Published 12th September (Mitchell Beazley, £20.00)

Photographs: Jonathan Lovekin

Tomatoes with Dijon mustard and cream on toast

In the dreary sea of food writing cliche, where tomatoes ‘smell of sunshine’, chocolate is ‘scrummy’ and cakes are ‘moist’, Valentine Warner is a perky, plucky lifeboat. I want to eat what he’s cooked but more than that, I want to read what he’s written. How could you not love a man who describes razor clams as looking ‘like Cuban cigars in an elastic band, pale feet lolling out like the tongues of tired horses.’ Or a cook who claims that if his pickled onion, steak and ale pudding were a person it would be ‘the local thick-wristed, silent giant who whops crickets balls from the village green to kingdom come.’

Applying the test in reverse, if Valentine Warner was transformed into a recipe, he’d be his ‘Dorset Breakfast’ – substantial, surprising, full of good cheer and eccentrically English. His writing is the perfect comic side-kick to his serious food, although it has to be said that at times he reaches for a metaphor beyond my grasp. I struggled with his description of a steak that tastes of ‘bull sweat’ and was utterly baffled by his instruction that potato for gnocchi should be grated on ‘the setting you would do children’s Cheddar on.’ But when the food and the prose are as good as Valentine Warner’s, I really don’t care.

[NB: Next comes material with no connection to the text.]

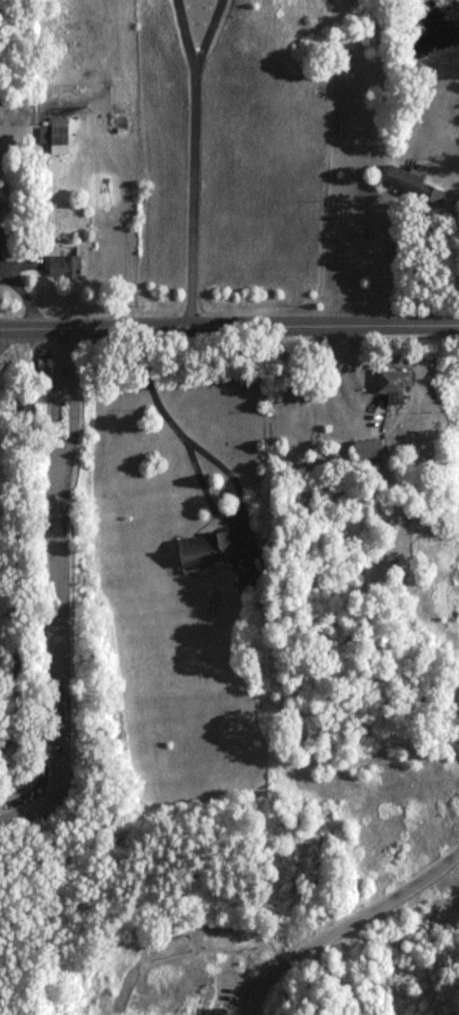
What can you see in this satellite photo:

I can’t think of another contemporary food writer who would dare include a deliberately inedible recipe for burnt toast, boiled egg and black tea, concluding with the instruction that you should ‘put everything on a tray, take it to the invalid and remove, uneaten, 1 hour later.’ But reading that recipe gave me as much pleasure as devouring his instructions for more sybaritic pleasures such as ‘cod with mussels and celery’ and ‘ceps and apples in puff pastry.’

There’s a generosity of spirit to this book, a lack of pomposity and a huge joie de vivre. He exhorts us to ‘cook with love, shop like a European and don’t ignore the knobbly veg. Scrape the mould off the chutney, don’t forget to honour the things at the back of the fridge; and above all remember that this book, is, in a sense, no longer mine but rather yours.’ As if comedy, fine prose and divine food aren’t enough – he’s giving us democratic rights to boot! As a manifesto for life, The Good Table gets my vote.